Task requirements. In the material below, find each line that contains the word "Halifax" and copy it.

Dataset.
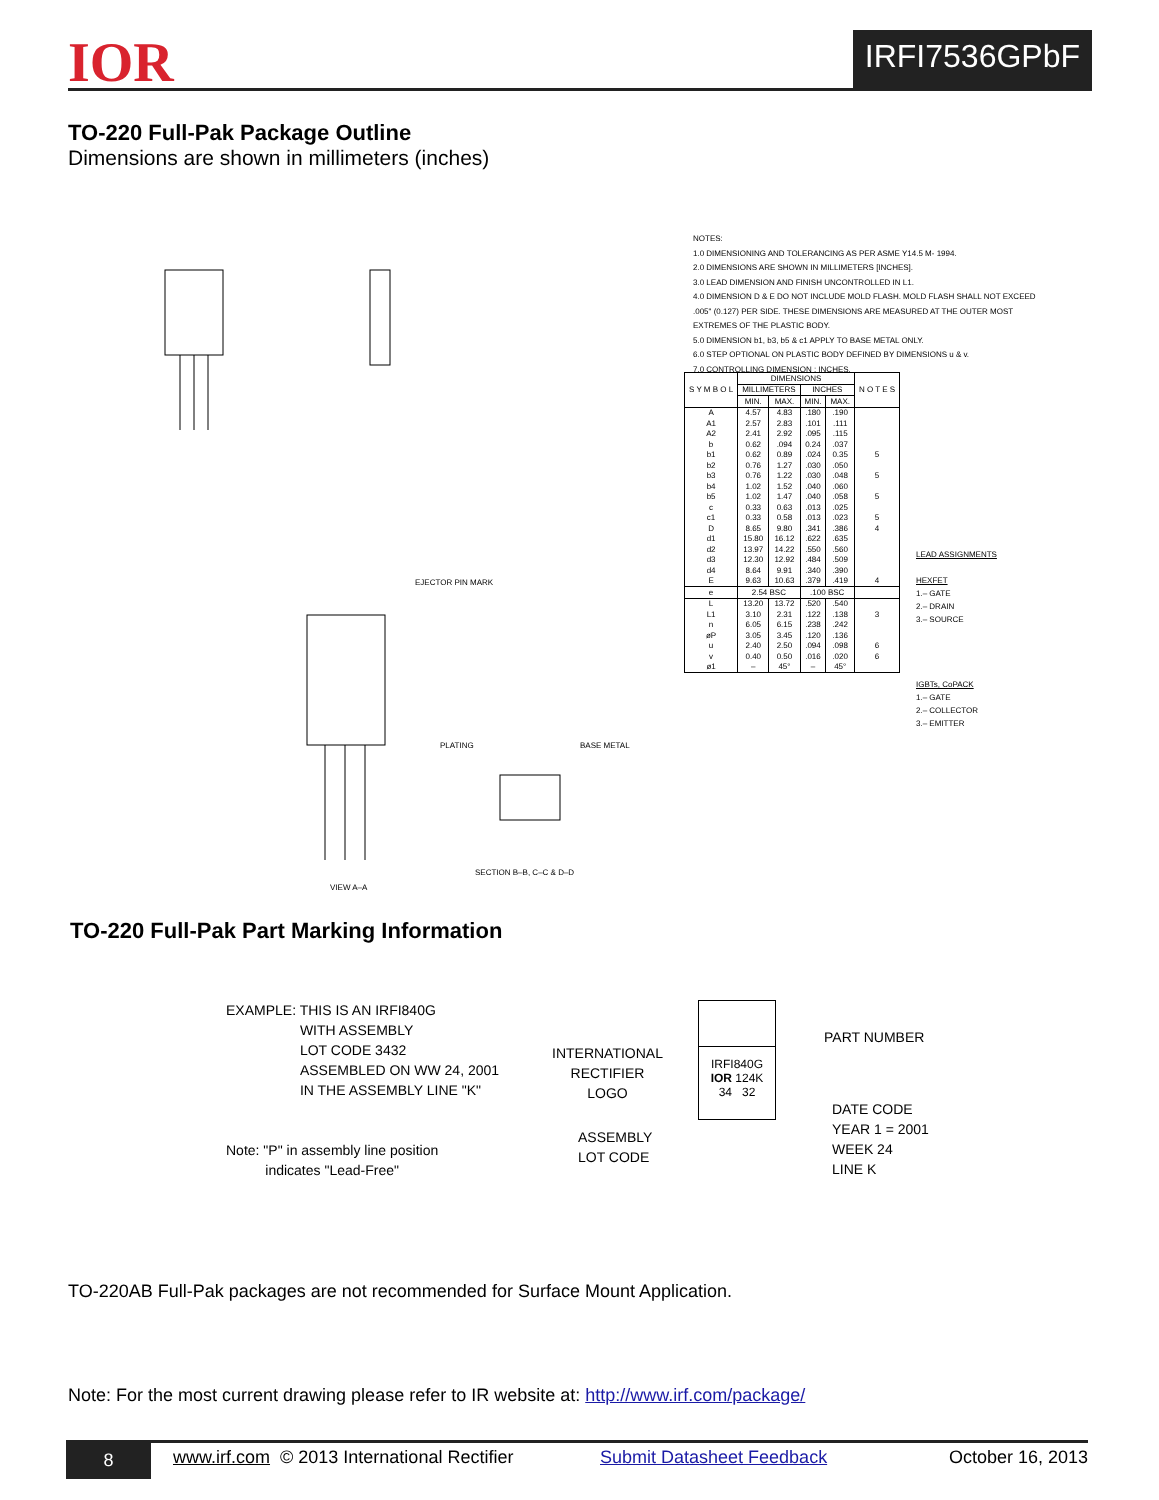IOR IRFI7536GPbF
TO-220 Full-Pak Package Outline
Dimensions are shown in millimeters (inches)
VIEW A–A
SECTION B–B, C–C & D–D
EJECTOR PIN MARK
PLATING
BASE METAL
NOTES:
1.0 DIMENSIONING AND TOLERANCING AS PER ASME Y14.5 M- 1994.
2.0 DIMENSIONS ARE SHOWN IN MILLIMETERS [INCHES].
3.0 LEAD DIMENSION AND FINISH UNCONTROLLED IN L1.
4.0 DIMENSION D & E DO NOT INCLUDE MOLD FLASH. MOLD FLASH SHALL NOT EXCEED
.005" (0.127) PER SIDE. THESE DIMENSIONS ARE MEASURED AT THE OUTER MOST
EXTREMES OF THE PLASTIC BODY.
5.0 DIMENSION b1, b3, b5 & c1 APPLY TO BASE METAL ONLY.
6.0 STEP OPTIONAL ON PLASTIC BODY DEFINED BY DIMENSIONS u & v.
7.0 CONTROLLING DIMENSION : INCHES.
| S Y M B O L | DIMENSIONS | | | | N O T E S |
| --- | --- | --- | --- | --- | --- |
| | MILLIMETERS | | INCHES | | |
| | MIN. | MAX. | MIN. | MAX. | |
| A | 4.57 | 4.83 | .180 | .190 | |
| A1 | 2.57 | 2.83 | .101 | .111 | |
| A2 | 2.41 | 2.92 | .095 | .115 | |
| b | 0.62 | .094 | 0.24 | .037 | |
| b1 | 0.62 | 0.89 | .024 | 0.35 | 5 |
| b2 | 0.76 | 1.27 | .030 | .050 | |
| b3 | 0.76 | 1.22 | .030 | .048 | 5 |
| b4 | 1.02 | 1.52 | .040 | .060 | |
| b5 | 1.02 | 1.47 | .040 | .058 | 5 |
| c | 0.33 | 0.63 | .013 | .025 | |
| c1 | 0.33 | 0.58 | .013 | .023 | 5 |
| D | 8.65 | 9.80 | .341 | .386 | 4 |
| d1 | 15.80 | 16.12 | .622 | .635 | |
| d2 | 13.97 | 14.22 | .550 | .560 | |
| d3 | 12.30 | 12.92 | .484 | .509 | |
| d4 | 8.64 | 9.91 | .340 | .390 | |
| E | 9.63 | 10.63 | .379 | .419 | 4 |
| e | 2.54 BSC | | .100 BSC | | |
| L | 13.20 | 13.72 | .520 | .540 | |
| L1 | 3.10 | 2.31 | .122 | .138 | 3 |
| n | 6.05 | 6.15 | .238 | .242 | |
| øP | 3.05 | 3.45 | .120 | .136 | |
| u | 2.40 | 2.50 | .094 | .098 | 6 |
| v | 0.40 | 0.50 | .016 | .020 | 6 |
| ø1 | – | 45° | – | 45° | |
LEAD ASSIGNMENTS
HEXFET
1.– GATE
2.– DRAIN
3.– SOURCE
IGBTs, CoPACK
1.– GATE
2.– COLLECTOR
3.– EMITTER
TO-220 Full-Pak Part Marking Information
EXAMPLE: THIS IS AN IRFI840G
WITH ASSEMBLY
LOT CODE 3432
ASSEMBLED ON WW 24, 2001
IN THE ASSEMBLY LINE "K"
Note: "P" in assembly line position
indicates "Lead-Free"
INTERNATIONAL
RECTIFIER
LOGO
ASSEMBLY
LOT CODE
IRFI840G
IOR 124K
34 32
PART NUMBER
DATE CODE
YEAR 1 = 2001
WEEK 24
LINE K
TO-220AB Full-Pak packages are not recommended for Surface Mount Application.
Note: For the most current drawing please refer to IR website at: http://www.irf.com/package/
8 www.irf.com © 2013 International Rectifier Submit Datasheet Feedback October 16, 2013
--
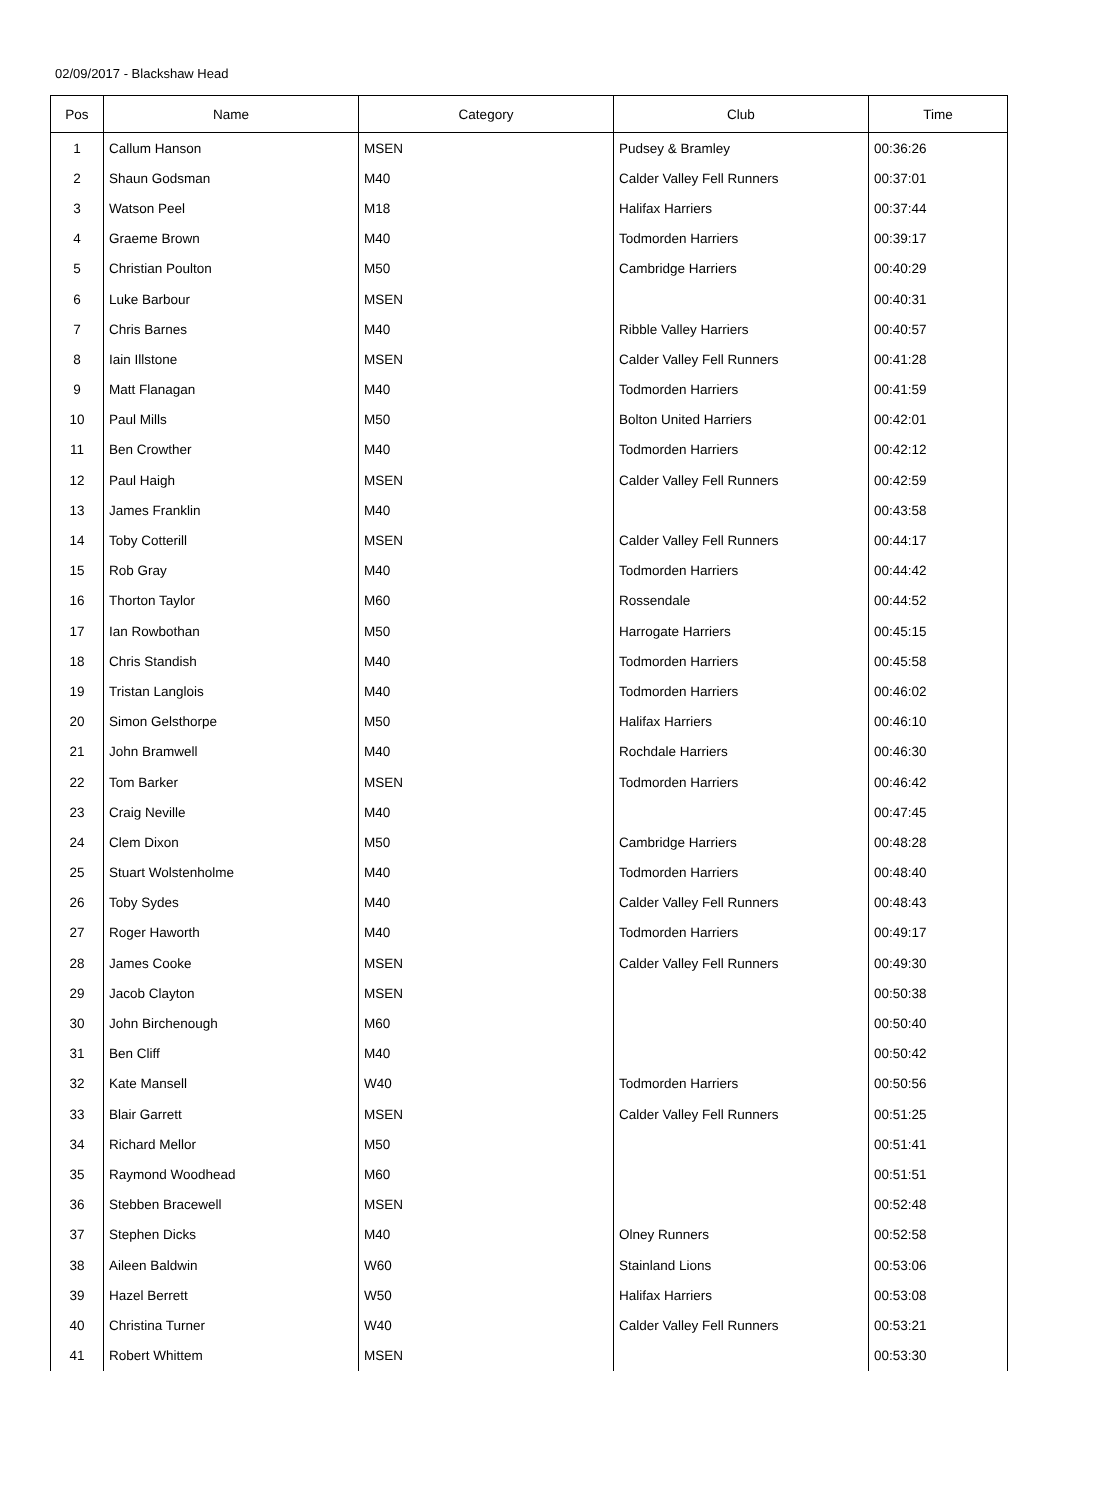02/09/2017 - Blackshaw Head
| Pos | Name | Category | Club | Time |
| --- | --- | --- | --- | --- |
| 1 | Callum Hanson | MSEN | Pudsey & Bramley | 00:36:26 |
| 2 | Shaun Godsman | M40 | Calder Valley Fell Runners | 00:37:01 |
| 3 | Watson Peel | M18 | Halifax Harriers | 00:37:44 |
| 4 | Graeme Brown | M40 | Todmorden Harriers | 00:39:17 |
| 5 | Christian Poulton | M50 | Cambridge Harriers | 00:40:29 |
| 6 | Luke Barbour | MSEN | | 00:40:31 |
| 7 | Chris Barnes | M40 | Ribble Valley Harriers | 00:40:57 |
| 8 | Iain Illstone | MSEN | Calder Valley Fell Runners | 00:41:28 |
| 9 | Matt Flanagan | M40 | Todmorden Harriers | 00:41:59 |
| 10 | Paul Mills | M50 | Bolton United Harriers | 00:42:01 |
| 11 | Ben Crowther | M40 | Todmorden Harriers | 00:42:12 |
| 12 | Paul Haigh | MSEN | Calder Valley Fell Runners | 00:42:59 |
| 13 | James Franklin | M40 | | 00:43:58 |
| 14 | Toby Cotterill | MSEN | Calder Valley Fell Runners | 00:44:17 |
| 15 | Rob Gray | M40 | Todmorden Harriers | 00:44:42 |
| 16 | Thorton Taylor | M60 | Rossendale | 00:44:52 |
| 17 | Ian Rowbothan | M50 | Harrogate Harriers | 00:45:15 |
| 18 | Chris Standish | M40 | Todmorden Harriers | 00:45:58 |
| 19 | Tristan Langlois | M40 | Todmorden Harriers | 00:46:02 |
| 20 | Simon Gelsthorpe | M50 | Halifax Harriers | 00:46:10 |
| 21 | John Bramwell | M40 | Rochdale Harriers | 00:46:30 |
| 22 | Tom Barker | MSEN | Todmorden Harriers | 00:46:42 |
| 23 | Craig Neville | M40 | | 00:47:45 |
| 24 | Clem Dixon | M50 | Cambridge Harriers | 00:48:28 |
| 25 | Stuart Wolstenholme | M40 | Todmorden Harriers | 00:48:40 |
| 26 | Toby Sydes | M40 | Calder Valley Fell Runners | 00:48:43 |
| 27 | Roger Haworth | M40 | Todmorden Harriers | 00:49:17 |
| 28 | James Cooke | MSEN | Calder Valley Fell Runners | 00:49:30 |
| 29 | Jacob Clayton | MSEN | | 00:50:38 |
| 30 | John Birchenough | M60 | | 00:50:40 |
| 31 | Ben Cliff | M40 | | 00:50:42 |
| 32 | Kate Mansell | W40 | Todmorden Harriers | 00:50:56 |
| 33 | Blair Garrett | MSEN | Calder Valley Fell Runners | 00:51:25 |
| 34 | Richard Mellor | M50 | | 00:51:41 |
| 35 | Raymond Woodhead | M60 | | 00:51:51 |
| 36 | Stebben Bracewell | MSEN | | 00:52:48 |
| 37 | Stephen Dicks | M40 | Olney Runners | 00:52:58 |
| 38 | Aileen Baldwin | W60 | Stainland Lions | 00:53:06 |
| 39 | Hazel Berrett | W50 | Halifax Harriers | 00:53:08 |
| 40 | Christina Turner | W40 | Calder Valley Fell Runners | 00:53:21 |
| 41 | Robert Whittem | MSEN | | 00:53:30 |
---
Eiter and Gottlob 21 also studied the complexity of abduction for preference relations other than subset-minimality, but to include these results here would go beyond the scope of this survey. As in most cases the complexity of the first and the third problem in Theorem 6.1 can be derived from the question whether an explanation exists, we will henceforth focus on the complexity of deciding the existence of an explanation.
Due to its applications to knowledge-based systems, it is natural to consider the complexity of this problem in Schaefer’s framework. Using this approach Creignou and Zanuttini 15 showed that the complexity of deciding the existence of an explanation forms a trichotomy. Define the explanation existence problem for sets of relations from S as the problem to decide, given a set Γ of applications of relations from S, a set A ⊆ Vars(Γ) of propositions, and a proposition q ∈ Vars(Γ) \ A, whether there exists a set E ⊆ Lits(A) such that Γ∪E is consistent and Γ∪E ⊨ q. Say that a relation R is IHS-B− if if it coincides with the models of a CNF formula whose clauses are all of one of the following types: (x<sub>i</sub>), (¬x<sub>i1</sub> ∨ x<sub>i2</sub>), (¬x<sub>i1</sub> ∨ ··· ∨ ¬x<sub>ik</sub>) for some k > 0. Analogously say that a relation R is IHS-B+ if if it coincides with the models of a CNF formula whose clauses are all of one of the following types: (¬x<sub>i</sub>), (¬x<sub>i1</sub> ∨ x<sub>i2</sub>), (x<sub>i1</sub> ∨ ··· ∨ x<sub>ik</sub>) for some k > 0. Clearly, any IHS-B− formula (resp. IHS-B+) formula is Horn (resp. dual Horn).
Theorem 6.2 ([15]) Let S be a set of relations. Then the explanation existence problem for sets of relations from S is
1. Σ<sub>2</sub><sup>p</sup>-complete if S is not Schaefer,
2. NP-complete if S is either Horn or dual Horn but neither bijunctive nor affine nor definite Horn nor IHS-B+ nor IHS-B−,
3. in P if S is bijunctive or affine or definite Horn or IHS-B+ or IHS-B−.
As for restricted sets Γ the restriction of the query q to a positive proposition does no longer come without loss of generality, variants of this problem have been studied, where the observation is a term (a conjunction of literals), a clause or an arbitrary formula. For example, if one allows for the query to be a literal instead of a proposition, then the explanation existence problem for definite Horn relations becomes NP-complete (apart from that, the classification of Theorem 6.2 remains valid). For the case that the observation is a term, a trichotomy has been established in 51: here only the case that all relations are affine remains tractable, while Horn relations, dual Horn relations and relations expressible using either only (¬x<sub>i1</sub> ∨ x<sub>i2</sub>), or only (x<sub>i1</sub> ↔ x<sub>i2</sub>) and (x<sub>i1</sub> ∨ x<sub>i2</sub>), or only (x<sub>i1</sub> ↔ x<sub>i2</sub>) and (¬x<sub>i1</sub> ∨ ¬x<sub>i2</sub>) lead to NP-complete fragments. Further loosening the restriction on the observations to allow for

Answer space.
| 3 | Watson Peel | M18 | Halifax Harriers | 00:37:44 |
| 20 | Simon Gelsthorpe | M50 | Halifax Harriers | 00:46:10 |
| 39 | Hazel Berrett | W50 | Halifax Harriers | 00:53:08 |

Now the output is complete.